The next bit to the formula is figuring out **where to start the sub-string**. To do this we use the **FIND** function which as you may have guessed….finds something. So if we take the example **FIND(“//”, A1)** then what this formula is doing is finding the first occurrence of the text **//** within cell **A1 **- in this case, it is finding where the http:// bit ends. Why add 2? Because the FIND function in Excel identifies the starting point opposed to the end point as in the example below;

The 6th character in the domain name in the example above is the first forward slash. So if we used that in combination with the **MID** formula then we would end up with something like **//www.michaelcropper.co.uk** being returned which contains the leading slash which isn’t correct. So if we add 2 (as in two characters to the right) then the returned result ends up being **www.michaelcropper.co.uk** instead which is what we are looking for.

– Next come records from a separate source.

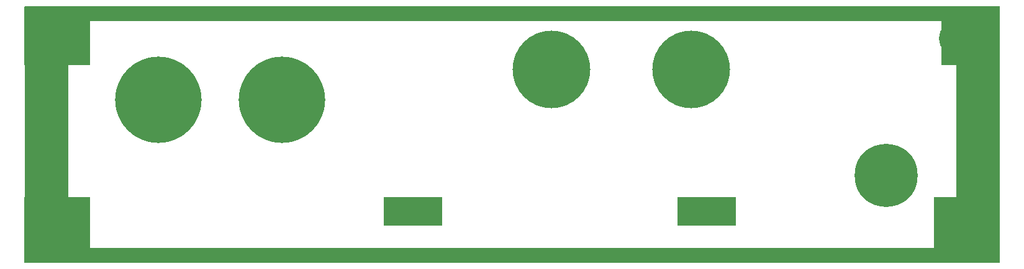
<source format=gbr>
G04 EAGLE Gerber RS-274X export*
G75*
%MOMM*%
%FSLAX34Y34*%
%LPD*%
%INSoldermask Bottom*%
%IPPOS*%
%AMOC8*
5,1,8,0,0,1.08239X$1,22.5*%
G01*
%ADD10C,11.801600*%
%ADD11C,10.601600*%
%ADD12C,8.601600*%
%ADD13R,6.000000X35.000000*%
%ADD14R,9.000000X9.000000*%
%ADD15R,9.000000X8.000000*%
%ADD16R,8.000000X8.000000*%
%ADD17R,8.000000X4.000000*%
%ADD18R,133.000000X2.000000*%
%ADD19C,4.417600*%


D10*
X182400Y222800D03*
X351310Y222800D03*
D11*
X718340Y264000D03*
X908840Y264000D03*
D12*
X1174940Y119000D03*
D13*
X30000Y175000D03*
X1300000Y175000D03*
D14*
X1285000Y45000D03*
X45000Y45000D03*
D15*
X45000Y310000D03*
D16*
X1290000Y310000D03*
D17*
X530000Y70000D03*
X930000Y70000D03*
D18*
X665000Y340000D03*
X665000Y10000D03*
D19*
X59210Y306600D03*
X59210Y56700D03*
X1269210Y56700D03*
X1269210Y306600D03*
M02*

</source>
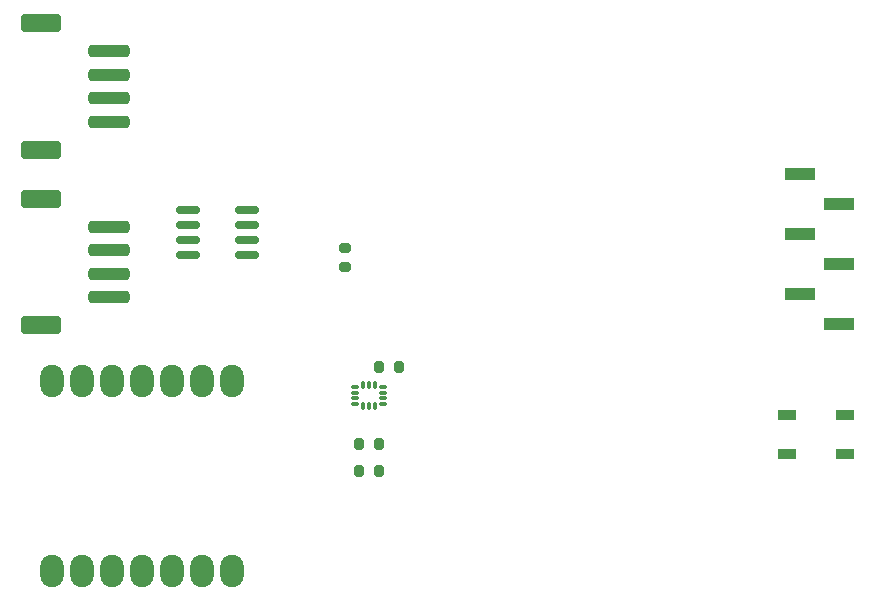
<source format=gbr>
%TF.GenerationSoftware,KiCad,Pcbnew,7.0.1-0*%
%TF.CreationDate,2023-04-18T17:15:31-07:00*%
%TF.ProjectId,rv,72762e6b-6963-4616-945f-706362585858,rev?*%
%TF.SameCoordinates,Original*%
%TF.FileFunction,Paste,Top*%
%TF.FilePolarity,Positive*%
%FSLAX46Y46*%
G04 Gerber Fmt 4.6, Leading zero omitted, Abs format (unit mm)*
G04 Created by KiCad (PCBNEW 7.0.1-0) date 2023-04-18 17:15:31*
%MOMM*%
%LPD*%
G01*
G04 APERTURE LIST*
G04 Aperture macros list*
%AMRoundRect*
0 Rectangle with rounded corners*
0 $1 Rounding radius*
0 $2 $3 $4 $5 $6 $7 $8 $9 X,Y pos of 4 corners*
0 Add a 4 corners polygon primitive as box body*
4,1,4,$2,$3,$4,$5,$6,$7,$8,$9,$2,$3,0*
0 Add four circle primitives for the rounded corners*
1,1,$1+$1,$2,$3*
1,1,$1+$1,$4,$5*
1,1,$1+$1,$6,$7*
1,1,$1+$1,$8,$9*
0 Add four rect primitives between the rounded corners*
20,1,$1+$1,$2,$3,$4,$5,0*
20,1,$1+$1,$4,$5,$6,$7,0*
20,1,$1+$1,$6,$7,$8,$9,0*
20,1,$1+$1,$8,$9,$2,$3,0*%
G04 Aperture macros list end*
%ADD10RoundRect,0.200000X-0.200000X-0.275000X0.200000X-0.275000X0.200000X0.275000X-0.200000X0.275000X0*%
%ADD11RoundRect,0.250001X-1.449999X0.499999X-1.449999X-0.499999X1.449999X-0.499999X1.449999X0.499999X0*%
%ADD12RoundRect,0.250000X-1.500000X0.250000X-1.500000X-0.250000X1.500000X-0.250000X1.500000X0.250000X0*%
%ADD13O,1.998980X2.748280*%
%ADD14RoundRect,0.200000X0.200000X0.275000X-0.200000X0.275000X-0.200000X-0.275000X0.200000X-0.275000X0*%
%ADD15R,1.500000X0.900000*%
%ADD16RoundRect,0.150000X0.825000X0.150000X-0.825000X0.150000X-0.825000X-0.150000X0.825000X-0.150000X0*%
%ADD17RoundRect,0.087500X0.225000X0.087500X-0.225000X0.087500X-0.225000X-0.087500X0.225000X-0.087500X0*%
%ADD18RoundRect,0.087500X0.087500X0.225000X-0.087500X0.225000X-0.087500X-0.225000X0.087500X-0.225000X0*%
%ADD19R,2.510000X1.000000*%
%ADD20RoundRect,0.200000X0.275000X-0.200000X0.275000X0.200000X-0.275000X0.200000X-0.275000X-0.200000X0*%
G04 APERTURE END LIST*
D10*
%TO.C,C2*%
X180683400Y-62839600D03*
X182333400Y-62839600D03*
%TD*%
D11*
%TO.C,J1*%
X152040000Y-59325000D03*
X152040000Y-48625000D03*
D12*
X157790000Y-56975000D03*
X157790000Y-54975000D03*
X157790000Y-52975000D03*
X157790000Y-50975000D03*
%TD*%
D13*
%TO.C,U1*%
X153020490Y-80171290D03*
X155560490Y-80171290D03*
X158100490Y-80171290D03*
X160640490Y-80171290D03*
X163180490Y-80171290D03*
X165720490Y-80171290D03*
X168260490Y-80171290D03*
X168260490Y-64006730D03*
X165720490Y-64006730D03*
X163180490Y-64006730D03*
X160640490Y-64006730D03*
X158100490Y-64006730D03*
X155560490Y-64006730D03*
X153020490Y-64006730D03*
%TD*%
D12*
%TO.C,J2*%
X157790000Y-36100000D03*
X157790000Y-38100000D03*
X157790000Y-40100000D03*
X157790000Y-42100000D03*
D11*
X152040000Y-33750000D03*
X152040000Y-44450000D03*
%TD*%
D14*
%TO.C,R1*%
X180657000Y-71628000D03*
X179007000Y-71628000D03*
%TD*%
D15*
%TO.C,D1*%
X220128000Y-70230000D03*
X220128000Y-66930000D03*
X215228000Y-66930000D03*
X215228000Y-70230000D03*
%TD*%
D16*
%TO.C,U2*%
X169480000Y-53340000D03*
X169480000Y-52070000D03*
X169480000Y-50800000D03*
X169480000Y-49530000D03*
X164530000Y-49530000D03*
X164530000Y-50800000D03*
X164530000Y-52070000D03*
X164530000Y-53340000D03*
%TD*%
D17*
%TO.C,U4*%
X180994500Y-66028000D03*
X180994500Y-65528000D03*
X180994500Y-65028000D03*
X180994500Y-64528000D03*
D18*
X180332000Y-64365500D03*
X179832000Y-64365500D03*
X179332000Y-64365500D03*
D17*
X178669500Y-64528000D03*
X178669500Y-65028000D03*
X178669500Y-65528000D03*
X178669500Y-66028000D03*
D18*
X179332000Y-66190500D03*
X179832000Y-66190500D03*
X180332000Y-66190500D03*
%TD*%
D19*
%TO.C,J3*%
X219587000Y-59182000D03*
X216277000Y-56642000D03*
X219587000Y-54102000D03*
X216277000Y-51562000D03*
X219587000Y-49022000D03*
X216277000Y-46482000D03*
%TD*%
D20*
%TO.C,C1*%
X177800000Y-54419000D03*
X177800000Y-52769000D03*
%TD*%
D14*
%TO.C,R2*%
X179007000Y-69342000D03*
X180657000Y-69342000D03*
%TD*%
M02*

</source>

### **FIND(“/”, A1, 10)-8**

The next bit is figuring out the number of characters that should be used in the sub-string. This is using the same **FIND** function as in the previous step but using an additional argument within the formula (the 10). The FIND function within Excel works as follows: **=FIND(sub-string, string, optional_start_position)**. So in this example, the **10** represents where the FIND function should begin looking for the first instance of the forward slash.

Since you cannot have a forward slash in the domain name itself and the two initial forward slashes within the http:// are at a maximum position of 8 characters along, then the first forward slash after this point has to be the end of the domain name and the start of the URI.

Why **-8** characters? Because the full length of **http://** is 8 characters and I am not that interested in that for this purpose so I get rid of it. If you want to keep this in then just remove the **-8** bit of the formula.

## Joining it all together

So while the initial formula may seem a little daunting at first, when you break it down into its smaller components it is not too difficult to figure out what is going on. If you want to think of the full function as a sentence it can be described as;

**=MID(A1, FIND(“//”, A1)+2, FIND(“/”, A1, 10)-8)**

Get me the domain name from the full URL which is contained within cell A1. Start the sub-string after the first occurrence of two forward slashes together and end the sub-string at the first occurrence of a forward slash after the first 10 characters.

## Real world example

An example of how this can be used is with competitor backlink analysis to quickly identify all of the unique domains that are linking to your competitors websites but not your own. There will be a blog post to follow on this as it is a little more in-depth for what this post is looking at, but the Excel functions described here about how to get the domain name from a full URL can certainly help speed up that process massively.